To my response, that officer in 1976 asked me, "Why are you back here? What did you come back for?" He wanted a reason from a Canadian citizen! Flummoxed, I went weak at the knees and slid vertically straight down onto my haunches disappearing from his view entirely! What did the guy think, that we were in Switzerland or at some desert outpost in Mauritania? I thought, "What would my ancestors say?" Then I popped up in front of him again, pouted but then frowned into his eyes as I told him, "Don't ask me that. You can't ask me THAT! This- is- my HOME!" He stamped me in. No little smile. Not even a nod. I'm ninth generation Canadian. That was the only negativity at any border I encountered in a year.

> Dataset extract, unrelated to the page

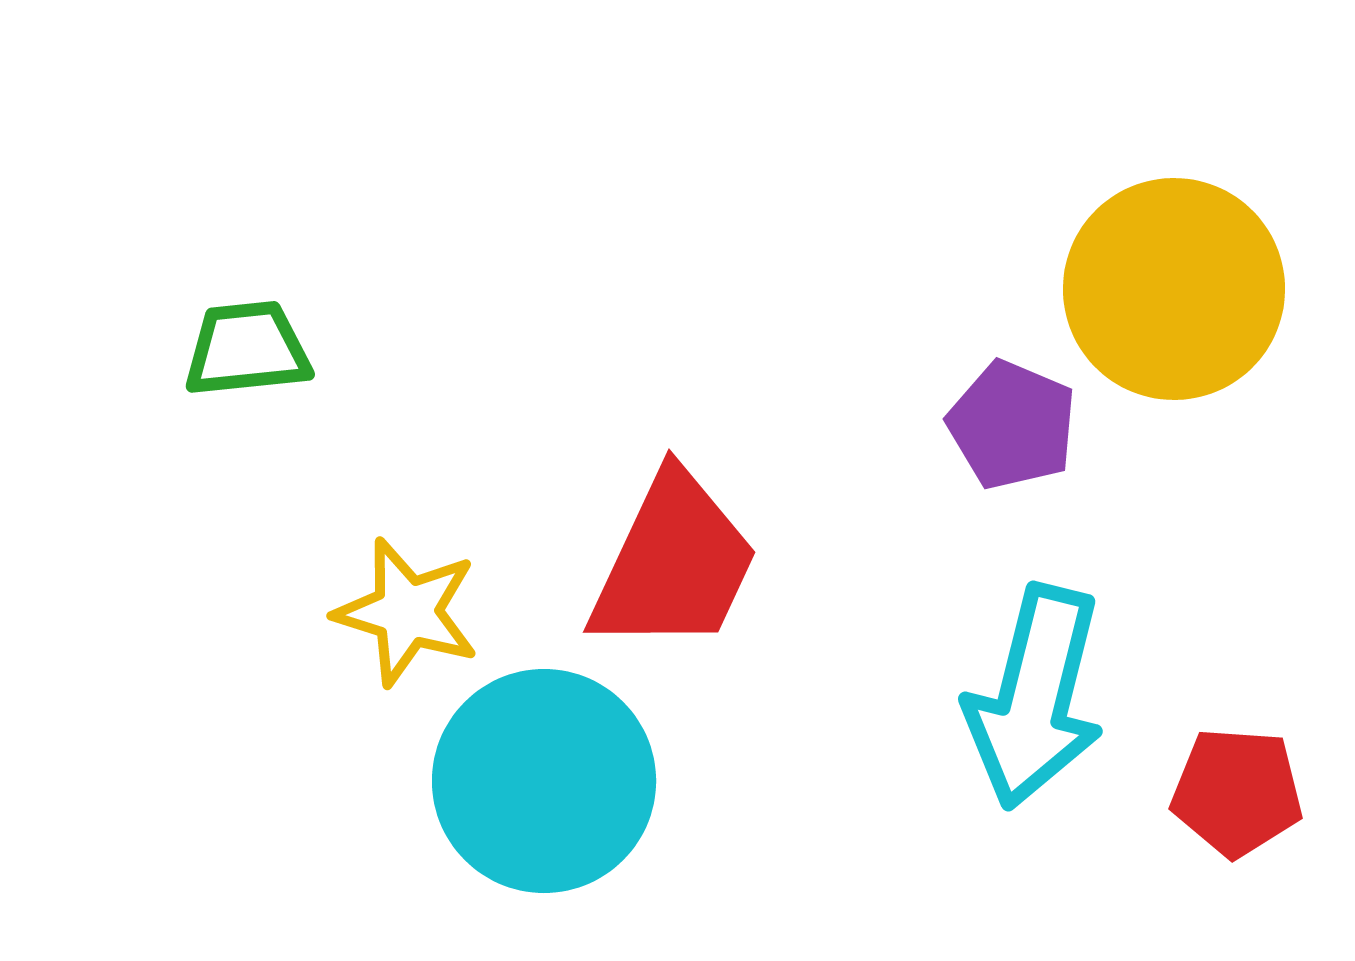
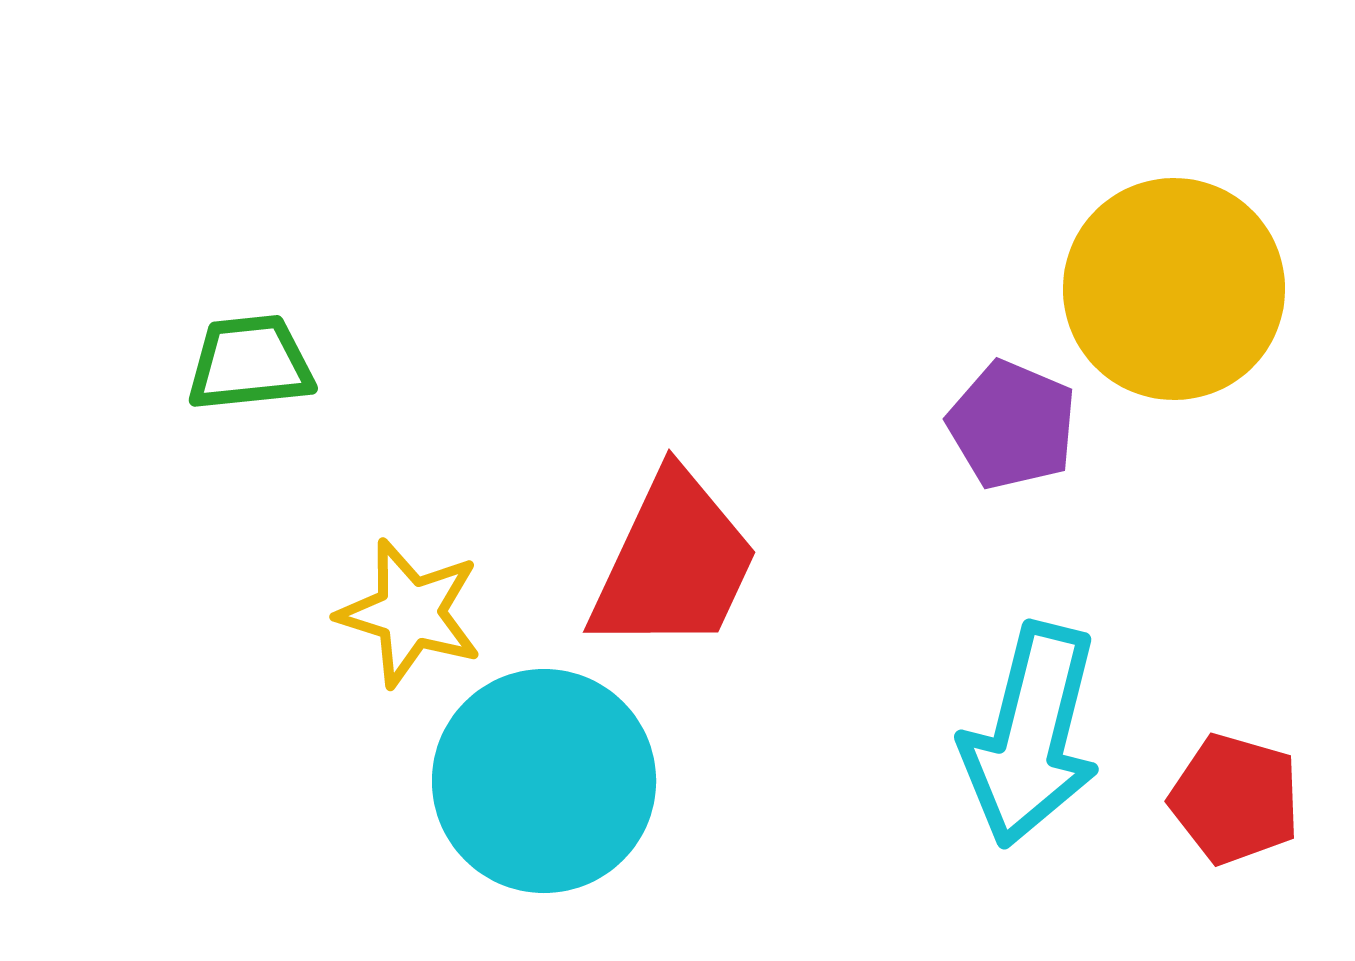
green trapezoid: moved 3 px right, 14 px down
yellow star: moved 3 px right, 1 px down
cyan arrow: moved 4 px left, 38 px down
red pentagon: moved 2 px left, 7 px down; rotated 12 degrees clockwise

Nowadays, going by rabid and uneducated comments in Canadian newspapers about citizenship, dual nationality and residency among whoever writes them, there is more cause for concern imo. The same thing is happening in the British press. There, foreigners are blamed for the economy, unemployment and strains on social and public health budgets' deficits.

In Canada, it's always assumed by ignorant xenophobic commentators that dual national Canadians must have had some other nationality first! Thus there, dual nationality is more readily associated with terrorism and seen as a sneaky device to infiltrate and ruin us. Other idiots argue for canceling Canadian citizenship of any Canadian who stays outside Canada for longer than 6 months because we must be traitors. Already, we Canadians lose our vote after 5 years away. In the UK, expiry occurs after 15 years.

We all just have to deal with the suspicion. I despise being treated that way. I felt great when UK officers said, Welcome home Mrs 'X' as they finish reading my passport. Argentine officers are really great too.